Magnetic sensors, such as Hall Effect sensors and magnetoresistive sensors, are well known for use in measuring the position of an element. Generally, a magnet is used to create a magnetic field which is measured by an IC (integrated circuit) containing a magnetically sensitive feature. The magnet is connected to the element to be measured and moves relative to the IC. The changing magnetic field at the IC is converted into an output signal proportional to the movement.
Magnetic based sensors have three major limitations. First, the magnet can lose strength over time and temperature, which can lead to error in the indicated position. These losses can be caused by exposure to temperature which allows some meta-stable domains to rotate or by corrosion which changes the metallurgy, or by bad processing. Secondly, the IC can drift over time and temperature or the IC can fail outright. Thirdly, existing structures for magnetic sensors are very sensitive to small changes in magnetic field that can occur with small mechanical misalignment.

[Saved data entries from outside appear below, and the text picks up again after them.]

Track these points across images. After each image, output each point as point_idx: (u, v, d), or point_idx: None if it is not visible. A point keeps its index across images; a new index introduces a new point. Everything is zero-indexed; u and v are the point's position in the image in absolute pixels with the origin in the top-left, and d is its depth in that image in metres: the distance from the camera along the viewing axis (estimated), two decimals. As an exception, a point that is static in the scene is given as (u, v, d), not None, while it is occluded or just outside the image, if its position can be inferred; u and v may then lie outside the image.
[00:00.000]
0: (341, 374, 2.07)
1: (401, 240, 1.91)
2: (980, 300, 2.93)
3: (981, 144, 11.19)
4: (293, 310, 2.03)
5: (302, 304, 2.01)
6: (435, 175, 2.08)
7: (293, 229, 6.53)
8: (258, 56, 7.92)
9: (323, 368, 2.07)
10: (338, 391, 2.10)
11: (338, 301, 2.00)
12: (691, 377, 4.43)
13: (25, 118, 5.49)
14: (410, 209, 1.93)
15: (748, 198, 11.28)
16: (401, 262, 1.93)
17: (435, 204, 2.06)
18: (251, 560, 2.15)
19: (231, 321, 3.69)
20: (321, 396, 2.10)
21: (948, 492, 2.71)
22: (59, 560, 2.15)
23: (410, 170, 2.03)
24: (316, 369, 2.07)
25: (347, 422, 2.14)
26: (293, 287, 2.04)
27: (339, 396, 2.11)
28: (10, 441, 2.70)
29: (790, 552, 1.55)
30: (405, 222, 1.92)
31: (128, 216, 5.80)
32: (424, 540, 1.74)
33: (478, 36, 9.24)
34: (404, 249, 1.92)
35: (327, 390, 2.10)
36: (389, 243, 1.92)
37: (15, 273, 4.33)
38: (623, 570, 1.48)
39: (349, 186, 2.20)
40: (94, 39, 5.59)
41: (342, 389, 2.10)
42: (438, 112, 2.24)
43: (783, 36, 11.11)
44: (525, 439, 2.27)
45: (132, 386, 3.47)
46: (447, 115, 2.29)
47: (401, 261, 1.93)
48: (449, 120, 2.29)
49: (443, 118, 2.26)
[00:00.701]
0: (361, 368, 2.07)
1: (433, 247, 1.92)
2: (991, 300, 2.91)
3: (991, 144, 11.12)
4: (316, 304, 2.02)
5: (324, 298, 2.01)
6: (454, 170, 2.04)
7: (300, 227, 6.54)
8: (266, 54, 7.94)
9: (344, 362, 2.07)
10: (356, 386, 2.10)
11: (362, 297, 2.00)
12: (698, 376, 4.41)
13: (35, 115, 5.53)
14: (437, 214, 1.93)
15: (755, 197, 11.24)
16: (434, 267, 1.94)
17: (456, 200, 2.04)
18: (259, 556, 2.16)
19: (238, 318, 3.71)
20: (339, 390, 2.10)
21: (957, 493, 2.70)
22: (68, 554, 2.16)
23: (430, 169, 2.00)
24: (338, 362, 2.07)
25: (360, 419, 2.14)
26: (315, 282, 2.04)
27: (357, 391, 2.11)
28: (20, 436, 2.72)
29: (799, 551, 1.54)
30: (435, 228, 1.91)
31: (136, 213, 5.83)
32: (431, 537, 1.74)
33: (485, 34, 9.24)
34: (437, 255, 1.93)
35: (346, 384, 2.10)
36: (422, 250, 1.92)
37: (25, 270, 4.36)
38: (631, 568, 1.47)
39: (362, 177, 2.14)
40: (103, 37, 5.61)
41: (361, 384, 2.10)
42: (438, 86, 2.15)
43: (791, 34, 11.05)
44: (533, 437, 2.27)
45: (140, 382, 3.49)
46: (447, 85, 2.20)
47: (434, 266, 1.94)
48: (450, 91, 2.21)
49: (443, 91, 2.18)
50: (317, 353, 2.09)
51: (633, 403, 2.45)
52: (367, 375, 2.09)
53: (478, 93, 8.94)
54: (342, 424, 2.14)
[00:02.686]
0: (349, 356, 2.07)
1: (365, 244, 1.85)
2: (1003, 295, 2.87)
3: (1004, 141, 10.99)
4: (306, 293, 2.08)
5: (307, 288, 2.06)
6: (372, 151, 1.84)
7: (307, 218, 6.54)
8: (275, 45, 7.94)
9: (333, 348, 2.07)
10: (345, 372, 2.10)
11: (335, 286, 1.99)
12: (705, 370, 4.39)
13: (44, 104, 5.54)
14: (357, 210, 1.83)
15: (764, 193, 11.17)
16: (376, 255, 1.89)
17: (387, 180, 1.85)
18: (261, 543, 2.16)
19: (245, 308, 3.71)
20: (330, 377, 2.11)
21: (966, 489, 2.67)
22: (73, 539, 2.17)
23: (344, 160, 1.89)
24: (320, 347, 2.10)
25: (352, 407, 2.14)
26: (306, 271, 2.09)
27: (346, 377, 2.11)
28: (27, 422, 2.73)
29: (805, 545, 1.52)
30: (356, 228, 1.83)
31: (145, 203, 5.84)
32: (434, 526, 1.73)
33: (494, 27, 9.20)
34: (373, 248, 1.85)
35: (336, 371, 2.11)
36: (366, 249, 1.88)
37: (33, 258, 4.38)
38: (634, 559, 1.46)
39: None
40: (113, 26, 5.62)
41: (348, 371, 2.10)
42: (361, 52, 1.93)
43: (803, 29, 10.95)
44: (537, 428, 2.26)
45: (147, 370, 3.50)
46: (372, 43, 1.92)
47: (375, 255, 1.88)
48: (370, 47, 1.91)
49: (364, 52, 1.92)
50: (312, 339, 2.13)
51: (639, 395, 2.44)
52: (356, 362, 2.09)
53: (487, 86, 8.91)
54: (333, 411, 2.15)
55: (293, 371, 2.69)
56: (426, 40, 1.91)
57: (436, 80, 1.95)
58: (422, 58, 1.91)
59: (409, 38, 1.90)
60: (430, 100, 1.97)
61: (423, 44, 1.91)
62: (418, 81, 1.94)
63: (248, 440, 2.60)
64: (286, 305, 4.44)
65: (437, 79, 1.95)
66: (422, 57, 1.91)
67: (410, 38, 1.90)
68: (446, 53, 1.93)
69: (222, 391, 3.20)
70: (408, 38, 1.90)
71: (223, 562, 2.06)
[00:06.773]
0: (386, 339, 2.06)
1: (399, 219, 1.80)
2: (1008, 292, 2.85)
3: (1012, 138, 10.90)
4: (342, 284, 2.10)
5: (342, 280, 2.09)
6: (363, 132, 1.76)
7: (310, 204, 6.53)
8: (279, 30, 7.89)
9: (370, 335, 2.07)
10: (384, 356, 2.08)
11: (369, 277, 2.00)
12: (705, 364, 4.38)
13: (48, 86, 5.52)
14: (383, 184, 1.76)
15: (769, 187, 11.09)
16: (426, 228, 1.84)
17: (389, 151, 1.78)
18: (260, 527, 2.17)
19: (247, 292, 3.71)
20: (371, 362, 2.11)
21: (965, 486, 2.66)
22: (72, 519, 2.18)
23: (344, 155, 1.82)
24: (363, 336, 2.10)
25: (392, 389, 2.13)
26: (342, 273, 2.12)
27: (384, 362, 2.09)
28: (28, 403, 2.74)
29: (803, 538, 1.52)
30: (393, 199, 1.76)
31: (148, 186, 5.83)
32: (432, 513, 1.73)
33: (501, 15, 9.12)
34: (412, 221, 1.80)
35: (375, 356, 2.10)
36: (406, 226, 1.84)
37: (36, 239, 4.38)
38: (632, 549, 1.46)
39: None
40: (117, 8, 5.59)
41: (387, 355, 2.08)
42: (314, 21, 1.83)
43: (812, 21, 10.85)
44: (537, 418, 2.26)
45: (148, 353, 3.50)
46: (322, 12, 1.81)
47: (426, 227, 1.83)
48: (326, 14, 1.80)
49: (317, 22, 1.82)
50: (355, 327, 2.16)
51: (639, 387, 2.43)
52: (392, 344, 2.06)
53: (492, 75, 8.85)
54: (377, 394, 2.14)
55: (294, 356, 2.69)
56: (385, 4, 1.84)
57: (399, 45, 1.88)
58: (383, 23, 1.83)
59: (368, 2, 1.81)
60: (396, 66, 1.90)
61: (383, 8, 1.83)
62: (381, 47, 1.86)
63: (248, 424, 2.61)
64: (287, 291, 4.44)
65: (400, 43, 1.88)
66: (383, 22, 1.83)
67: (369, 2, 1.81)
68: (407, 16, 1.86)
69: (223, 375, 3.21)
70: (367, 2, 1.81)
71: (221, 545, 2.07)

An example of an effective position sensor comprises a radially magnetized permanent ring magnetic longitudinally split into opposed first and second portions with the North pole of each portion aligned in reverse orientation relative to each other and being mounted in a yoke of magnetic material for rotation with the yoke. A generally coaxial cylindrical stator, longitudinally split into first and second portions and spaced from one another by a selected secondary air gap, is disposed within and spaced from the ring magnet forming a primary air gap. A Hall sensor is disposed within the secondary air gap between the first and second stator portions. This arrangement provides a nearly linear electrical output signal proportional to the angular position of the yoke mounting the ring magnet and is not sensitive to misalignment between the rotating and stationary members. For further details, reference can be made to U.S. Pat. No. 5,789,917, the subject matter of which is incorporated herein by this reference.

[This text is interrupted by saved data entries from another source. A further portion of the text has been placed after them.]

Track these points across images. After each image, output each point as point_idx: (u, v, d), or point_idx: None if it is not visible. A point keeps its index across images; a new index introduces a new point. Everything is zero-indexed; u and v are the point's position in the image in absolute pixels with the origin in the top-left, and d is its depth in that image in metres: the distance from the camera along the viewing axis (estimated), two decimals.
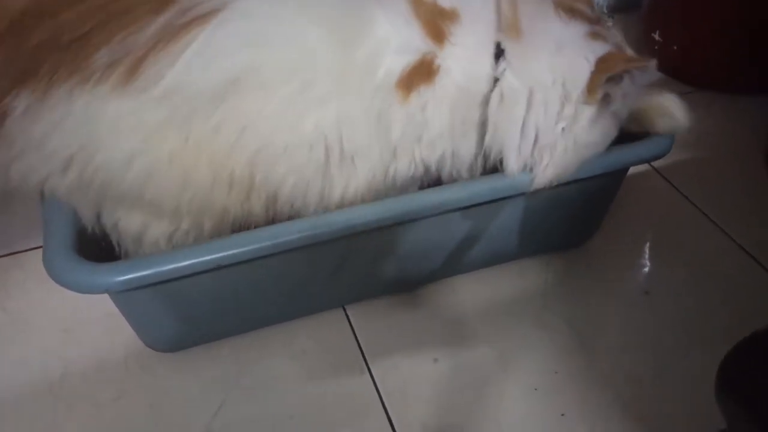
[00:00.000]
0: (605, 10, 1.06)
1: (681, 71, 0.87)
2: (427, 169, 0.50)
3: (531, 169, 0.49)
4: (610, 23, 1.03)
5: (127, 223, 0.47)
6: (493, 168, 0.51)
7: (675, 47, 0.86)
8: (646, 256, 0.65)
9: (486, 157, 0.50)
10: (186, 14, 0.40)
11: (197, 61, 0.40)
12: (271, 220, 0.49)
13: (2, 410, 0.51)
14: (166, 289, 0.46)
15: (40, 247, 0.63)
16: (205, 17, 0.40)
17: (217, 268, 0.44)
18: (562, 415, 0.51)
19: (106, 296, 0.54)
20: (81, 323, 0.58)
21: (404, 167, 0.49)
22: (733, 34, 0.81)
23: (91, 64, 0.39)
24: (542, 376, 0.54)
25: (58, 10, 0.39)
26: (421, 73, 0.45)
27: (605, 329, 0.57)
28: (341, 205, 0.48)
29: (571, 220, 0.61)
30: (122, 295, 0.47)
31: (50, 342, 0.56)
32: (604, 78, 0.46)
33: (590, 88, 0.46)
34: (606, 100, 0.47)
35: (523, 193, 0.51)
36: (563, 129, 0.48)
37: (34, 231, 0.66)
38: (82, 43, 0.38)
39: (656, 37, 0.88)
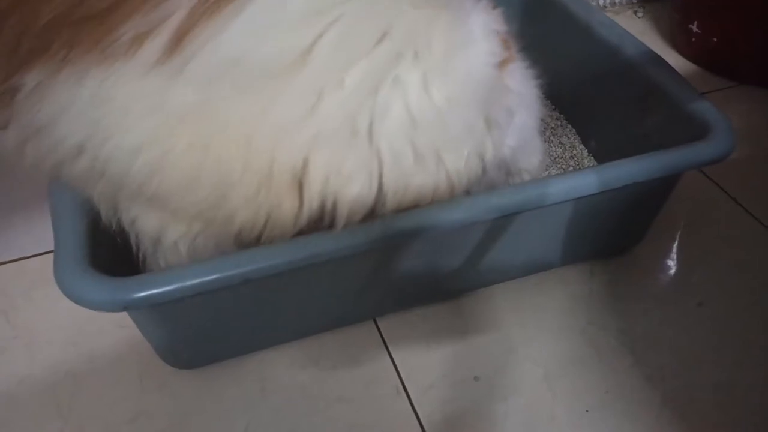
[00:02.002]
0: (634, 0, 1.01)
1: (721, 65, 0.83)
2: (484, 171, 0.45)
3: None
4: (640, 14, 0.99)
5: (144, 222, 0.43)
6: None
7: (714, 39, 0.82)
8: (697, 264, 0.60)
9: None
10: None
11: (255, 29, 0.35)
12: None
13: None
14: (190, 304, 0.42)
15: (45, 252, 0.61)
16: None
17: (245, 282, 0.40)
18: None
19: None
20: (90, 336, 0.54)
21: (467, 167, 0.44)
22: None
23: (115, 39, 0.34)
24: (593, 396, 0.50)
25: None
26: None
27: (657, 344, 0.53)
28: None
29: (619, 226, 0.56)
30: (141, 311, 0.43)
31: (58, 357, 0.52)
32: None
33: None
34: None
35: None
36: None
37: (39, 236, 0.62)
38: (104, 15, 0.34)
39: (694, 28, 0.83)
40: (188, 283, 0.38)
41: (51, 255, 0.59)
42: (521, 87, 0.50)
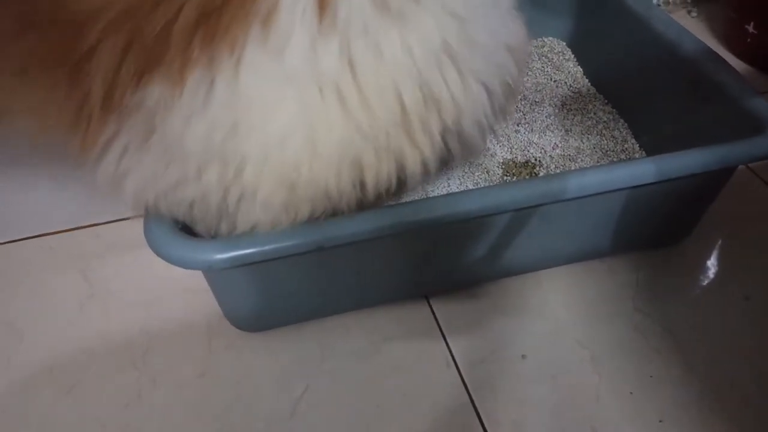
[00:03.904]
0: (688, 0, 1.01)
1: None
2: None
3: None
4: (694, 14, 0.99)
5: (245, 225, 0.42)
6: None
7: None
8: (744, 259, 0.61)
9: None
10: None
11: None
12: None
13: (86, 382, 0.51)
14: (264, 269, 0.45)
15: (119, 219, 0.65)
16: None
17: (319, 249, 0.43)
18: (660, 421, 0.49)
19: (185, 272, 0.54)
20: (161, 298, 0.57)
21: None
22: None
23: (244, 27, 0.33)
24: (637, 380, 0.51)
25: None
26: None
27: (703, 334, 0.55)
28: None
29: (670, 218, 0.58)
30: (218, 273, 0.46)
31: (132, 315, 0.56)
32: None
33: None
34: None
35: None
36: None
37: (112, 204, 0.66)
38: (223, 6, 0.32)
39: (750, 29, 0.83)
40: (267, 247, 0.41)
41: (123, 222, 0.65)
42: None
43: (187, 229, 0.44)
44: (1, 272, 0.60)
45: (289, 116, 0.35)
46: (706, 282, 0.59)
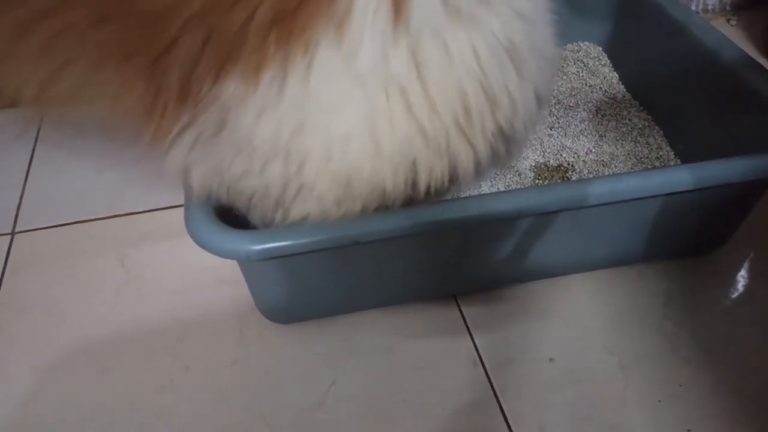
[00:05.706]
0: (727, 8, 0.99)
1: None
2: None
3: None
4: (733, 22, 0.98)
5: (297, 216, 0.43)
6: None
7: None
8: None
9: None
10: None
11: None
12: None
13: (120, 366, 0.53)
14: (298, 262, 0.46)
15: (156, 209, 0.67)
16: None
17: (354, 244, 0.43)
18: (688, 430, 0.49)
19: (218, 263, 0.55)
20: (194, 287, 0.59)
21: None
22: None
23: (320, 27, 0.34)
24: (666, 388, 0.51)
25: None
26: None
27: (733, 345, 0.54)
28: None
29: (703, 227, 0.57)
30: (254, 264, 0.47)
31: (166, 303, 0.58)
32: None
33: None
34: None
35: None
36: None
37: (149, 193, 0.68)
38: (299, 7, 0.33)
39: None
40: (303, 240, 0.42)
41: (161, 211, 0.66)
42: None
43: (224, 220, 0.46)
44: (41, 256, 0.62)
45: (354, 117, 0.36)
46: (738, 293, 0.59)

Although sensors made according to the teachings of this patent are very effective, there is a limitation in their use. That is, over time the strength of the magnet decays and the Hall sensor reflects this as an angular rotation. Position sensors of this type typically use a samarium cobalt magnet. After 3,000 hours at 150 degrees C., such magnets typically experience a decrease of 2–4% in remanence. This decaying field causes a decrease of the output and thus an error in the angular position read out. Although errors of this magnitude may be acceptable in certain applications, there are many other applications in which such errors cannot be tolerated.
Attempts have been made to address this problem by running a temperature stabilization cycle on the magnets. While this has some beneficial effect in reducing aging, it does not eliminate it. Further, in order to obtain the 1–2 ppm defect level required for highest quality, stable magnets, one must have nearly perfect process controls.